This is the year I turn 50.
I’ve made some big changes and intend to age boldly in midlife and beyond. To do that, I need to be intentional about what that means and what I want for the rest of my life. While I have some idea what that will be, it’s vague.
Up to now, I’ve lived life at the mercy of my hurt little girl.
I know this because my choices were driven by what felt safe and not necessarily what felt right, like deep down inside right. So many times I made myself believe that I was actively choosing and doing what I wanted: getting married, having children, being in long-term relationships, getting those jobs. Big stuff.
But I mostly felt lost and did the things that those around me did.
It breaks my heart.
That little girl inside me who feels so scared, lonely, and unlovable was the driving force behind my actions. I just didn’t know it. And now, at 49, I’m finally ready to acknowledge her influence and to work through the sticky and dark stuff she needs to release.
That means doing the kind of therapy I always avoided.
I’ve had a few different therapists. And I continued working with them even when I knew I wasn’t getting what I needed. They let me dictate how our work should go. I asked for tools, they gave me tools. I talked, they listened. But they never pierced through my defenses.
But that all changed when I found Neil.
I hired Neil to help me with my insomnia. During one of our sessions, he asked me to visualize something that brings me joy and to be in that moment. I couldn’t do it. Neil said, “this is what you need to work on.”
In that moment, I felt seen and cared for like I never had before.
Neil doesn’t let me lean on tools and use my rational brain to get around my stuff. He lovingly guides me through the dark and sticky stuff. It’s been so hard. And the best thing I’ve ever done, and continue to do.
This work is vital to me defining what I really want for my life.

Collected data
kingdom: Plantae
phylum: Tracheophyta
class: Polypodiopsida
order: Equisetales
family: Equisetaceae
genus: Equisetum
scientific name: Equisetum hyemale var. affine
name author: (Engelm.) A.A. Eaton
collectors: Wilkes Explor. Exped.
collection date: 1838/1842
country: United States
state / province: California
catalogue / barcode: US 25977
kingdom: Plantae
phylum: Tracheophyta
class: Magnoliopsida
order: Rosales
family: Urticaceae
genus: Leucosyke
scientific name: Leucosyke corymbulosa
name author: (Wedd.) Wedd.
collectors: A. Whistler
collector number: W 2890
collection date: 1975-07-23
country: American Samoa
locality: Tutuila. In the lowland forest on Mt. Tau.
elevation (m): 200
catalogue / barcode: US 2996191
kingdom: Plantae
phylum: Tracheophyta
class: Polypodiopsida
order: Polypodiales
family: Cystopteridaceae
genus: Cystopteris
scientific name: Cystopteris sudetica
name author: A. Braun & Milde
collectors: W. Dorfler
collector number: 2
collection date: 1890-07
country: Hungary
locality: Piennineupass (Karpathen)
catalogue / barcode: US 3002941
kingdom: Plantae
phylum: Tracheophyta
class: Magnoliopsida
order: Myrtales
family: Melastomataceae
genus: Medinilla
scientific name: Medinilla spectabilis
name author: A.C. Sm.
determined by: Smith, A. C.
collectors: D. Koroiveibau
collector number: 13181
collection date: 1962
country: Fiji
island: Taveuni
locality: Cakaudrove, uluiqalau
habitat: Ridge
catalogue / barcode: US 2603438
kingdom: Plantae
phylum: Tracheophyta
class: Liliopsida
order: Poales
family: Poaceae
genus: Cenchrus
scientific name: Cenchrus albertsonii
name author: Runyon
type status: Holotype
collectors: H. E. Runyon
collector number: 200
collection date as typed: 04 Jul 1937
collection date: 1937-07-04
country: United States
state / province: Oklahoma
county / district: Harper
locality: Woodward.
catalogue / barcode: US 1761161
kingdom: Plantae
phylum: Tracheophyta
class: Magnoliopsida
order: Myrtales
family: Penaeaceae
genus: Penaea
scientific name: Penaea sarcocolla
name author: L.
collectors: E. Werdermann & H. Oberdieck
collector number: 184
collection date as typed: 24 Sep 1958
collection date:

### Prompt
Answer these questions from the text.
(a) What age does the writer turn this year?
(b) What did the writer hire Neil to help with?
(c) During one session, what did Neil ask the writer to visualize?
The listing has no role in this exercise.

### Answer section
(a) 50
(b) Insomnia
(c) Something that brings the writer joy, while being in that moment